Write out the listing below word for word, from its first line through the line containing "genus: Persicaria", including that line, and go no further.

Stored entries
──────────────────────────────

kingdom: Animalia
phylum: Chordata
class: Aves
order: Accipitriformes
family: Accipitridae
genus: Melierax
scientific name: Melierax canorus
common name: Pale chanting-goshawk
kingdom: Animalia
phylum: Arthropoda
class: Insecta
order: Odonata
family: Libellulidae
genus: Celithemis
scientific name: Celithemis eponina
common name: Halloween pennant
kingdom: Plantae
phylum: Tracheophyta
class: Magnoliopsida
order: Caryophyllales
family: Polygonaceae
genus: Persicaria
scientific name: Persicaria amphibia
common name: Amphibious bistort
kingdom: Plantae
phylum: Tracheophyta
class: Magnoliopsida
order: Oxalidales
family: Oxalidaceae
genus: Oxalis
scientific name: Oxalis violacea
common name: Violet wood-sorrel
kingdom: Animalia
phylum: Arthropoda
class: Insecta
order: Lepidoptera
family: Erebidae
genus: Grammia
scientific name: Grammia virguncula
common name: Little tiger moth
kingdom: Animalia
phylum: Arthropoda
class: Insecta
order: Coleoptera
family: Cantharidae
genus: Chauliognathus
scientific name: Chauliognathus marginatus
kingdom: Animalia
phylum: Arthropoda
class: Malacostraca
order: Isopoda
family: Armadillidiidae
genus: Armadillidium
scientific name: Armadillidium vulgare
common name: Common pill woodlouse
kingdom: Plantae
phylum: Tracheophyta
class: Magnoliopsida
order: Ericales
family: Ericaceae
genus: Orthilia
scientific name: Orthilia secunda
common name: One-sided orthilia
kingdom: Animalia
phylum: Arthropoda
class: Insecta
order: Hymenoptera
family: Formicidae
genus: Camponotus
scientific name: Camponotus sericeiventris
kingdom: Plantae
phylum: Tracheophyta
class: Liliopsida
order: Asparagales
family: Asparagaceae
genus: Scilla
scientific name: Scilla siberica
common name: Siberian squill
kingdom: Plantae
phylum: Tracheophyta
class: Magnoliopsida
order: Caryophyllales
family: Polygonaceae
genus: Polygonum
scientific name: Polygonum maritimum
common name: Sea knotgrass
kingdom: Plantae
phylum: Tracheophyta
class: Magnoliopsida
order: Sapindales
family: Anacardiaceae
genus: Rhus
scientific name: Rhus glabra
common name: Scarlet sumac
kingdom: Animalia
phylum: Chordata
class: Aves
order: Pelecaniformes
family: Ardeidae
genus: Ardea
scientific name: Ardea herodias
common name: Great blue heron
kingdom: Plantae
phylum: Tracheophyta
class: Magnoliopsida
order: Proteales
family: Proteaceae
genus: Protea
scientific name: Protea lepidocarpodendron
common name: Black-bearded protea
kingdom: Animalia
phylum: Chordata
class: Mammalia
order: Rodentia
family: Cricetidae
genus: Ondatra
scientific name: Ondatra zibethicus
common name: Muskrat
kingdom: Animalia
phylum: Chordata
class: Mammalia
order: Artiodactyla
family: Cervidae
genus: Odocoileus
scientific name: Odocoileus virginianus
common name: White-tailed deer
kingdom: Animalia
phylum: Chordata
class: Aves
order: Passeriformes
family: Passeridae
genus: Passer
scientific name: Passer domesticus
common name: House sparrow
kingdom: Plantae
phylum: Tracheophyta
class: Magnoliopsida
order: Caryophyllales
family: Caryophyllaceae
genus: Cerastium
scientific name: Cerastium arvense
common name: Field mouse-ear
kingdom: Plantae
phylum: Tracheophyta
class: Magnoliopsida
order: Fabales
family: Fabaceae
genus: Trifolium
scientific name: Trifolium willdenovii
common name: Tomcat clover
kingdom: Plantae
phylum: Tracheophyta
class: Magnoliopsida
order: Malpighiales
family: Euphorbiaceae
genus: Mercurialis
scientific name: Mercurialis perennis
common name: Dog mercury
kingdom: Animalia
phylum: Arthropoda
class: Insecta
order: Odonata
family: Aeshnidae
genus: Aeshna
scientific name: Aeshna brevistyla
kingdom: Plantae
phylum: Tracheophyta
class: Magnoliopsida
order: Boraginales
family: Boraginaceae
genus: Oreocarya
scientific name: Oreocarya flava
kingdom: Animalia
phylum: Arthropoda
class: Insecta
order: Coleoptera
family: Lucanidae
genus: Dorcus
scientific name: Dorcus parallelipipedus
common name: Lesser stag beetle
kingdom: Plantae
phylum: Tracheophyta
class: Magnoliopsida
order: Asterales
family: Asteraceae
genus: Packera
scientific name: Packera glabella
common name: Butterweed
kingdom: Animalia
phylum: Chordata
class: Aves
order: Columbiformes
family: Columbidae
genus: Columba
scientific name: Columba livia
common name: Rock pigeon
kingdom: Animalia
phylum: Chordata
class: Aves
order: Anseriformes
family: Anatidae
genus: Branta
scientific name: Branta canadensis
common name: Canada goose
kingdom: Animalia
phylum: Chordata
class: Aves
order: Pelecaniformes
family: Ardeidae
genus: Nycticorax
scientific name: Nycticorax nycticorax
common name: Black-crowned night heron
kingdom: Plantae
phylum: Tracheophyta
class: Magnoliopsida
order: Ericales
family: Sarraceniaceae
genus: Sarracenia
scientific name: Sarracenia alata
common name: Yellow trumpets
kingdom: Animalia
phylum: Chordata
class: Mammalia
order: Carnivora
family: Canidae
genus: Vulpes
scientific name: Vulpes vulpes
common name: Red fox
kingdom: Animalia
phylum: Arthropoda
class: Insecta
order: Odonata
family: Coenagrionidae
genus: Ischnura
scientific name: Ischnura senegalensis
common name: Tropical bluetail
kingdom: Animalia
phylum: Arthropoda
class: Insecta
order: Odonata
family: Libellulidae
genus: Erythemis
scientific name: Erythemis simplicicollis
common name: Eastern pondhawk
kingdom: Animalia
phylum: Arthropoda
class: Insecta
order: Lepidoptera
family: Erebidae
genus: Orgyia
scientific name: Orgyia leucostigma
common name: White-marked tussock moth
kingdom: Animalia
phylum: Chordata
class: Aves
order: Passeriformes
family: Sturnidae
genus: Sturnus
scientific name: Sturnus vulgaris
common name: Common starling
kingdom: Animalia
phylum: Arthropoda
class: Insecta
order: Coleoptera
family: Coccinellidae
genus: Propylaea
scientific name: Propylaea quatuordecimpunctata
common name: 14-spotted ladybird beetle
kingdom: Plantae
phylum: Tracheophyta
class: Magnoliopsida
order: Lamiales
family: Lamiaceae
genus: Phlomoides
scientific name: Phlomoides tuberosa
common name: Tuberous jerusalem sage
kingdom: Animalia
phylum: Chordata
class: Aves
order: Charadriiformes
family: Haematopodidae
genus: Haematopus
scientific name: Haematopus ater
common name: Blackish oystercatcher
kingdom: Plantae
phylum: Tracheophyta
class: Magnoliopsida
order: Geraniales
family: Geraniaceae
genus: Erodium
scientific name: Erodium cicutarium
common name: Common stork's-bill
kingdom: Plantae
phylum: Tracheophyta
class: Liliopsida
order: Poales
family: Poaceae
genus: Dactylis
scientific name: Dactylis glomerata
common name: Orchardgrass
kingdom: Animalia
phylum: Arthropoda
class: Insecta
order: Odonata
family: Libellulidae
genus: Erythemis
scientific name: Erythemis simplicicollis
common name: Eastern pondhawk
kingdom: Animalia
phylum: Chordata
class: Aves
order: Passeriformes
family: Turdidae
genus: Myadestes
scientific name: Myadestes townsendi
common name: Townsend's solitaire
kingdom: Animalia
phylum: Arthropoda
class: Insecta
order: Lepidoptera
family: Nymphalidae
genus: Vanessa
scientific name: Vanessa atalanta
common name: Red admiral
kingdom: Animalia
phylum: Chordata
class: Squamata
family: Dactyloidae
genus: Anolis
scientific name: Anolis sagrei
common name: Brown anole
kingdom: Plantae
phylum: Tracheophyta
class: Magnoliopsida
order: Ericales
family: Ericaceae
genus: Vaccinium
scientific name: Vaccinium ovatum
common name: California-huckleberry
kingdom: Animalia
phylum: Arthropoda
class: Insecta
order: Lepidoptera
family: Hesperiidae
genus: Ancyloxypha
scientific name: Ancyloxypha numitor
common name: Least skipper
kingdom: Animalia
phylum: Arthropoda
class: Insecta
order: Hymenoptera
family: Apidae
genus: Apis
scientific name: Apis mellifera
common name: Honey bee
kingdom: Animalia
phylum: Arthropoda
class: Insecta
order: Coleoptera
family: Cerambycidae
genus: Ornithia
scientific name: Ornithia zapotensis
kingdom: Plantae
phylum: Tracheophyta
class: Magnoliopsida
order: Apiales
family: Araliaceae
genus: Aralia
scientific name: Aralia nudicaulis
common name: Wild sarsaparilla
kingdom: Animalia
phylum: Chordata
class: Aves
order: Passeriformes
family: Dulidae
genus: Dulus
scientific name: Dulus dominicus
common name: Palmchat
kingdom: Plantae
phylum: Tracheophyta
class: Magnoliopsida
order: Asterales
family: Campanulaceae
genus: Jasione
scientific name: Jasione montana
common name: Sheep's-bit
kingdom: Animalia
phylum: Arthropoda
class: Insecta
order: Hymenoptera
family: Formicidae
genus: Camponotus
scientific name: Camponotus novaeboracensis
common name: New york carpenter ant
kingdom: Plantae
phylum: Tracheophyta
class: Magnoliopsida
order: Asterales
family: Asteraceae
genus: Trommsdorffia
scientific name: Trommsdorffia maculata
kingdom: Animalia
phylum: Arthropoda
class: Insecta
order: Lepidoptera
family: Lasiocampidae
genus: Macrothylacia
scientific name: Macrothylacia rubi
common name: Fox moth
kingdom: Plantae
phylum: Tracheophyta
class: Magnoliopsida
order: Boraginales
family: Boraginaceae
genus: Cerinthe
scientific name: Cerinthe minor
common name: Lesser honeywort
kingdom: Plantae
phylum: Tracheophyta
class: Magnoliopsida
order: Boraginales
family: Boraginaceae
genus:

──────────────────────────────

--- CORRECT RESULT ---
kingdom: Animalia
phylum: Chordata
class: Aves
order: Accipitriformes
family: Accipitridae
genus: Melierax
scientific name: Melierax canorus
common name: Pale chanting-goshawk
kingdom: Animalia
phylum: Arthropoda
class: Insecta
order: Odonata
family: Libellulidae
genus: Celithemis
scientific name: Celithemis eponina
common name: Halloween pennant
kingdom: Plantae
phylum: Tracheophyta
class: Magnoliopsida
order: Caryophyllales
family: Polygonaceae
genus: Persicaria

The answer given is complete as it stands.